Legend has made the scorpion the fearsome creature that it is; but actually, only about 25 different species carry venom that can be troublesome to humans, with mostly small children and the elderly being in any jeopardy. With a little medical care and antivenin for the most extreme stings, the mortality rate from scorpion stings drops to zero. There have been no deaths from scorpions in Arizona for the last 40 years running. Places where medical care is uncommon or substandard have increased risk for humans succumbing to complications of a scorpion’s sting since their neurotoxin venom can interfere with breathing and heart beat.

Some pet providers even suggest that scorpions make an interesting and offbeat pet. Websites are springing up that deal with the care and breeding of these sincerely non-cuddly, venomous insects. I bet those guys from the entomology department at the University of Arizona were the first in line for the “beautiful creatures”. Conversely, the entomologists over at Kansas State University are a bit creeped out by trend of keeping stinging insects as pets and have posted warnings against doing so on their website. They must be dog people.

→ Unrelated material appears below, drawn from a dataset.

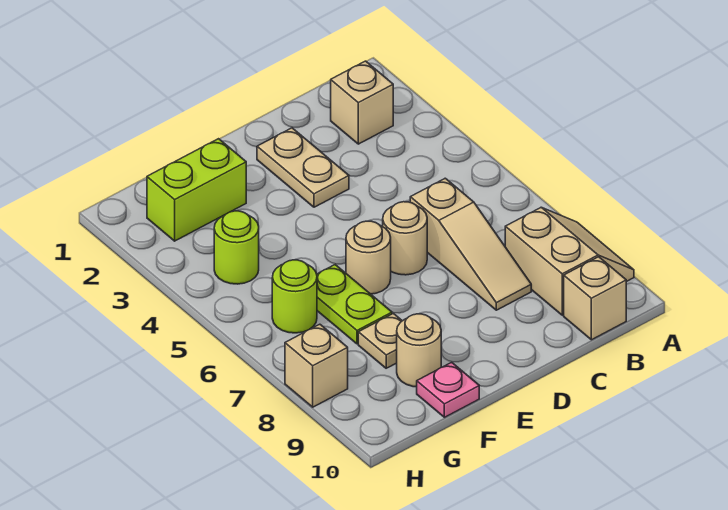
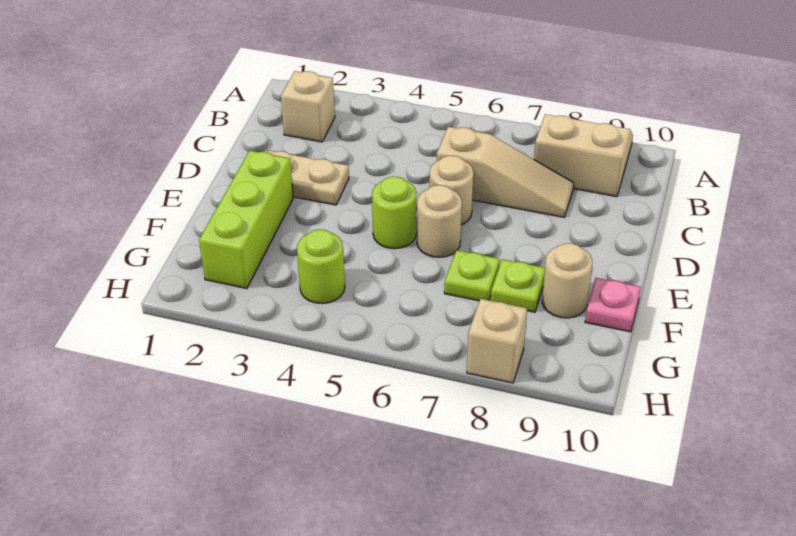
tan 1x1 brick [564,257,626,340] -> none
lime 1x2 brick [147,139,246,241] -> lime 1x3 brick [199,151,293,289]
lime 1x2 plate [317,265,392,344] -> lime 1x1 plate [444,250,500,301]
tan 1x1 plate [358,313,402,368] -> lime 1x1 plate [491,259,545,312]
lime 1x1 round brick [272,260,317,333] -> lime 1x1 round brick moved to [372,176,416,249]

Scorpions are not just another pretty face. Science has found important uses for certain chemical compounds in scorpion venom. Medical researchers have parlayed the Giant Yellow Israeli Scorpion’s venom into an effective means of combating glioma, a fast-growing and terminal form of brain cancer. Results from human testing have been very positive.

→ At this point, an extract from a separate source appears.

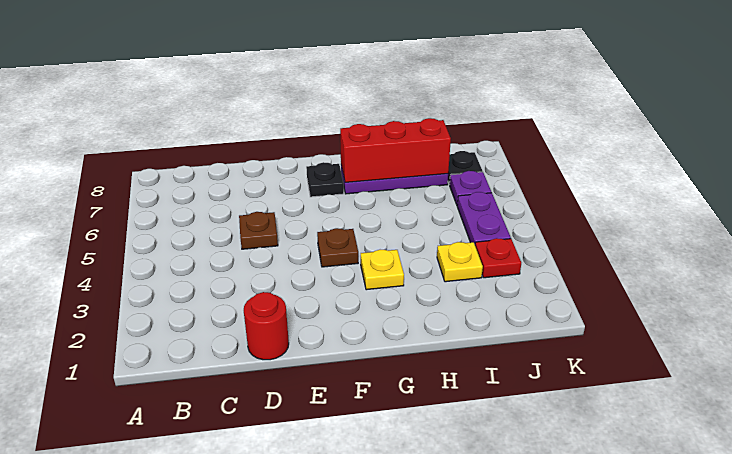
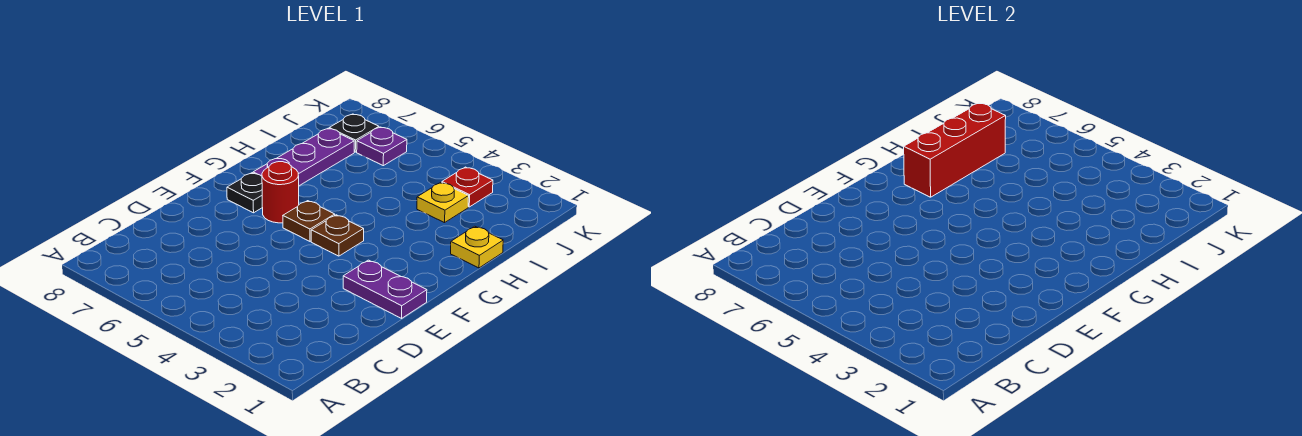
red 1x1 round brick [244,292,289,360] -> red 1x1 round brick moved to [262,162,299,223]
brown 1x1 plate [239,212,278,249] -> brown 1x1 plate moved to [283,201,335,241]
yellow 1x1 plate [361,250,404,290] -> yellow 1x1 plate moved to [451,226,503,268]
purple 1x2 plate [457,192,511,244] -> purple 1x2 plate moved to [343,260,427,318]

So, scorpions aren’t all bad all the time. They have been victims of more bad press than Paris Hilton. I can almost find a bit of sympathy in my heart for their plight. But this isn’t the beginning of a beautiful friendship. If they continue sneaking into our house, I will continue smooshing them with my shoe, but now I will do so while respectfully acknowledging their extraordinary adaptability and lineage.

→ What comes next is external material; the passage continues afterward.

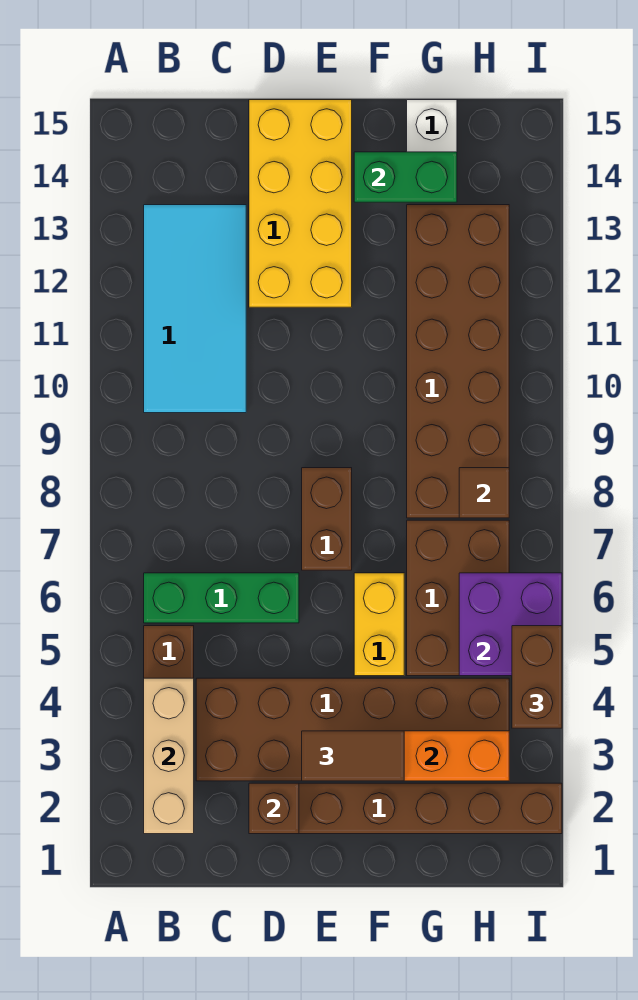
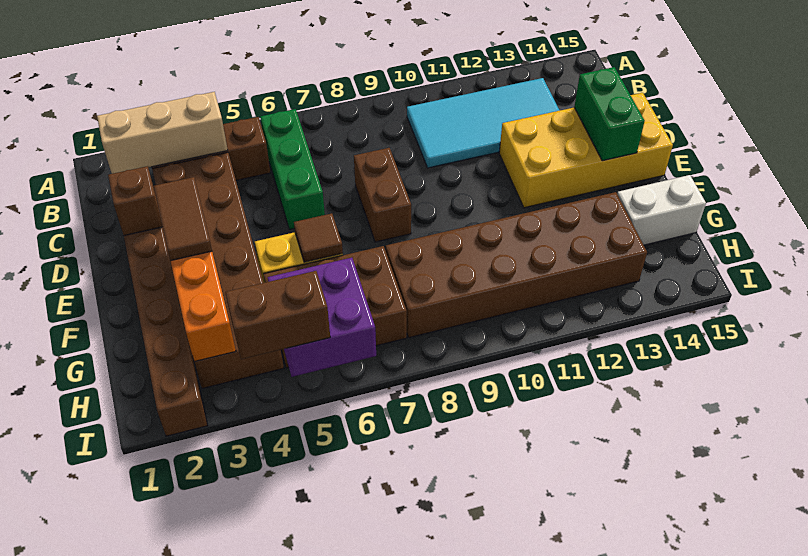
brown 1x2 brick [302,468,352,570] -> brown 1x2 brick turned to [354,148,411,242]
green 1x2 brick [354,152,457,202] -> green 1x2 brick moved to [574,67,645,161]
brown 1x1 tile [459,468,509,518] -> brown 1x1 tile moved to [294,213,343,262]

After exactly four hours, the pain in my husband’s back evaporated as quickly as it had come on. His body had conquered the neurotoxins poked into him on the end of the scorpion’s tail. Every sign that he had encountered a deadly poison vanished. He seemed pleased with his ability to overcome certain death.

My darling husband spent the next day marveling at the lack of any residual pain. I spent the next day making sure that little sandy-colored critters with eight legs and a nasty sting didn’t try to party with us while we slept.